Extracted page text data:
%%

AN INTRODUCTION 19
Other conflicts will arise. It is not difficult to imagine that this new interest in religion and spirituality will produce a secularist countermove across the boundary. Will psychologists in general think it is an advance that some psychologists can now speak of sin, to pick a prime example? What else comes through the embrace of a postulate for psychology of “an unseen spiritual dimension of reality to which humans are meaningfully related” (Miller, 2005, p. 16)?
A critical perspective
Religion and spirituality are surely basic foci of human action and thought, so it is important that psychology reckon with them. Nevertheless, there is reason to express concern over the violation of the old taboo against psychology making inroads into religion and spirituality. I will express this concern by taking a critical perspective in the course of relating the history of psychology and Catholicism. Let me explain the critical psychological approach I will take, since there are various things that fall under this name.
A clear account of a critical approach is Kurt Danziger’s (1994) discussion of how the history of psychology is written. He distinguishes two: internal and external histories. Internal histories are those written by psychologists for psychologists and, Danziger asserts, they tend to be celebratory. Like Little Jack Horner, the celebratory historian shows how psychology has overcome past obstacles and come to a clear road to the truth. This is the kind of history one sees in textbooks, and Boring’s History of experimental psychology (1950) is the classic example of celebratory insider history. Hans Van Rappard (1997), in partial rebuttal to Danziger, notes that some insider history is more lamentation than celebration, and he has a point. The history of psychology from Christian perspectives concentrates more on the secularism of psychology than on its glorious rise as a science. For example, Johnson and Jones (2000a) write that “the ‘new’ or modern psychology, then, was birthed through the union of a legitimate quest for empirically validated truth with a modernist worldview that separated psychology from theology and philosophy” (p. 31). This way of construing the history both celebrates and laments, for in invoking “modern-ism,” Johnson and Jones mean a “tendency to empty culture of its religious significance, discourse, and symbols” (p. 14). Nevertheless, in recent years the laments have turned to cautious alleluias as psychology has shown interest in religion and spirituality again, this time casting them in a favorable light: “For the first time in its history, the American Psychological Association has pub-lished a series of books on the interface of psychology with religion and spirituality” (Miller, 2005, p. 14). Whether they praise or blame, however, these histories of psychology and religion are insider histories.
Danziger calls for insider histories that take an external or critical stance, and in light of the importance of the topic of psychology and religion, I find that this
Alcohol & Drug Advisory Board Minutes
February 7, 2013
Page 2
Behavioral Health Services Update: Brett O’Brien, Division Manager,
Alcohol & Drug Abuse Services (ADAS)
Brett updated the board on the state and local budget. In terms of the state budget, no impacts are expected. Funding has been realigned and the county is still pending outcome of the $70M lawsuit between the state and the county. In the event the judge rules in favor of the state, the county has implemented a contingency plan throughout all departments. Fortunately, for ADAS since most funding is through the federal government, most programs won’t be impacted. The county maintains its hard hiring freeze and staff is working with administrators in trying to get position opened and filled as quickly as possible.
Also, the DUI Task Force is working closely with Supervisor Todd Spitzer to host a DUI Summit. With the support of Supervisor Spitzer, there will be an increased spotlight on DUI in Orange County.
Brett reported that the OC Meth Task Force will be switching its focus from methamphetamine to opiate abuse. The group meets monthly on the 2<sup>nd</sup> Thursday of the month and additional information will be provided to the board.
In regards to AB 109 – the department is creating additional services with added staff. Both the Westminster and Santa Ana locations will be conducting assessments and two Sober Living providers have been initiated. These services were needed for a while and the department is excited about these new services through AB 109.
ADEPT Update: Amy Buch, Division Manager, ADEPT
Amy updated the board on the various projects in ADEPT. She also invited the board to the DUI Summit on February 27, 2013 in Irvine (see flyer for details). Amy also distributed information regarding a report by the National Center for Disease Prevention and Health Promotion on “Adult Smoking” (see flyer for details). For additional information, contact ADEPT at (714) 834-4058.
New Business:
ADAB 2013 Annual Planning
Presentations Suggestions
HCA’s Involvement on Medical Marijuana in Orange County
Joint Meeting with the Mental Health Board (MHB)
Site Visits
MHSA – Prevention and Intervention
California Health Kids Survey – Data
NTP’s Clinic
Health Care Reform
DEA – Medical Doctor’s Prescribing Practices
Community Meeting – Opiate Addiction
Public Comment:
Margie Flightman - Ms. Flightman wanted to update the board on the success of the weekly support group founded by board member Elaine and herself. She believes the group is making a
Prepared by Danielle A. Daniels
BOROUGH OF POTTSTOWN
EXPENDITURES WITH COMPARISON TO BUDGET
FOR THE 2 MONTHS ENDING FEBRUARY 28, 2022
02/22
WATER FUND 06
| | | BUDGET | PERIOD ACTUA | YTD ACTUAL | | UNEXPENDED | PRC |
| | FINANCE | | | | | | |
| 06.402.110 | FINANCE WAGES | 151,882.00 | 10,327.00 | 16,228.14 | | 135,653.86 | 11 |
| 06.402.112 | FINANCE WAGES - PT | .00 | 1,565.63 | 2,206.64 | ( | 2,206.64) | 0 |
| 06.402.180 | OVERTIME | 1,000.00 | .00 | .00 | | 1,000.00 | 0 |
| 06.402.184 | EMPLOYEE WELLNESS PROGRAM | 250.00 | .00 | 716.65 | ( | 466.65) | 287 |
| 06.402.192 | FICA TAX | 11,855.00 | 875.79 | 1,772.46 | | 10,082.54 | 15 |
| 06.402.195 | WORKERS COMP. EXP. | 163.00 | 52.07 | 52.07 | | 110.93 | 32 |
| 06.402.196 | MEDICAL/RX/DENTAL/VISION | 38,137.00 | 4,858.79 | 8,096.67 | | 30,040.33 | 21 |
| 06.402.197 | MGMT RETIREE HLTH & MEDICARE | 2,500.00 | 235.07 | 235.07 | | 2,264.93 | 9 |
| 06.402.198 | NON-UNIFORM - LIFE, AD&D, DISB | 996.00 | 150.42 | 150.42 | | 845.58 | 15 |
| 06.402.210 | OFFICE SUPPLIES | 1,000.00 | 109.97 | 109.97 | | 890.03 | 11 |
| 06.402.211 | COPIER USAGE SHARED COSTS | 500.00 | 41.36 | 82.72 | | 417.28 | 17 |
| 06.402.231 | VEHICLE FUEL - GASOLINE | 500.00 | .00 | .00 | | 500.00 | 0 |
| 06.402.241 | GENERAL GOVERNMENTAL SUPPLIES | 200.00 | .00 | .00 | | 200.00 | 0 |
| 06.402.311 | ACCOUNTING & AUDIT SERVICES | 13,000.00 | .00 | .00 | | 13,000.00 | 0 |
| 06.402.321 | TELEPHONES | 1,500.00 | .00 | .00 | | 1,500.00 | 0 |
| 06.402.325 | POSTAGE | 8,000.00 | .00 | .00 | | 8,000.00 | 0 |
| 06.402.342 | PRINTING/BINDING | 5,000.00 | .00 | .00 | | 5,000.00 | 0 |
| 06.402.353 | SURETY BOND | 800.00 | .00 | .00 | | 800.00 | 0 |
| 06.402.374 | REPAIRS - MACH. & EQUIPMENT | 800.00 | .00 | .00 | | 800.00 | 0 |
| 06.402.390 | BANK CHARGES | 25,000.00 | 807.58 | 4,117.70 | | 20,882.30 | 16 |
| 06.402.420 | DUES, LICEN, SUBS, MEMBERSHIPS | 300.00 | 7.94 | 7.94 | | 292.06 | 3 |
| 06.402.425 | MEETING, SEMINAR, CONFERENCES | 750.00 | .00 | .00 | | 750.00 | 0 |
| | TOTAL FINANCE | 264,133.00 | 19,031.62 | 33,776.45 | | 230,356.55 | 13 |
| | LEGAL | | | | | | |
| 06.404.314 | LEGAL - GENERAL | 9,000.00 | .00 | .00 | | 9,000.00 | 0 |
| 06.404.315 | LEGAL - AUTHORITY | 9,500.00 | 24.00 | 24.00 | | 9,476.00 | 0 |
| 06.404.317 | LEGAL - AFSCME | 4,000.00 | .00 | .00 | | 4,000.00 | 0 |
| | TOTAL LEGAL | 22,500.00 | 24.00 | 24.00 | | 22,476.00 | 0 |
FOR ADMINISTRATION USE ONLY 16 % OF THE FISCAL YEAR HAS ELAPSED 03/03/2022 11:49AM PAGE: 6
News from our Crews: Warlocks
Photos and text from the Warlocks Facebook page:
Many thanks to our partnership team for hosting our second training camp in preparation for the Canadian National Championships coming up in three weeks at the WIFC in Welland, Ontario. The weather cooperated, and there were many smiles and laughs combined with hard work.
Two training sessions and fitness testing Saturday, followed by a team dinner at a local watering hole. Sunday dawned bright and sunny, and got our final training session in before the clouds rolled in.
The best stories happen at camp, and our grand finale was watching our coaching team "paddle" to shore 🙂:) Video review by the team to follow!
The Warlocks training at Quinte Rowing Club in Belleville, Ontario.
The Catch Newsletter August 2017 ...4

%%

Reproduce verbatim the lines above, from the line with "Prepared by Danielle A. Daniels" through the line with "200.00 | 0 |".

Prepared by Danielle A. Daniels
BOROUGH OF POTTSTOWN
EXPENDITURES WITH COMPARISON TO BUDGET
FOR THE 2 MONTHS ENDING FEBRUARY 28, 2022
02/22
WATER FUND 06
| | | BUDGET | PERIOD ACTUA | YTD ACTUAL | | UNEXPENDED | PRC |
| | FINANCE | | | | | | |
| 06.402.110 | FINANCE WAGES | 151,882.00 | 10,327.00 | 16,228.14 | | 135,653.86 | 11 |
| 06.402.112 | FINANCE WAGES - PT | .00 | 1,565.63 | 2,206.64 | ( | 2,206.64) | 0 |
| 06.402.180 | OVERTIME | 1,000.00 | .00 | .00 | | 1,000.00 | 0 |
| 06.402.184 | EMPLOYEE WELLNESS PROGRAM | 250.00 | .00 | 716.65 | ( | 466.65) | 287 |
| 06.402.192 | FICA TAX | 11,855.00 | 875.79 | 1,772.46 | | 10,082.54 | 15 |
| 06.402.195 | WORKERS COMP. EXP. | 163.00 | 52.07 | 52.07 | | 110.93 | 32 |
| 06.402.196 | MEDICAL/RX/DENTAL/VISION | 38,137.00 | 4,858.79 | 8,096.67 | | 30,040.33 | 21 |
| 06.402.197 | MGMT RETIREE HLTH & MEDICARE | 2,500.00 | 235.07 | 235.07 | | 2,264.93 | 9 |
| 06.402.198 | NON-UNIFORM - LIFE, AD&D, DISB | 996.00 | 150.42 | 150.42 | | 845.58 | 15 |
| 06.402.210 | OFFICE SUPPLIES | 1,000.00 | 109.97 | 109.97 | | 890.03 | 11 |
| 06.402.211 | COPIER USAGE SHARED COSTS | 500.00 | 41.36 | 82.72 | | 417.28 | 17 |
| 06.402.231 | VEHICLE FUEL - GASOLINE | 500.00 | .00 | .00 | | 500.00 | 0 |
| 06.402.241 | GENERAL GOVERNMENTAL SUPPLIES | 200.00 | .00 | .00 | | 200.00 | 0 |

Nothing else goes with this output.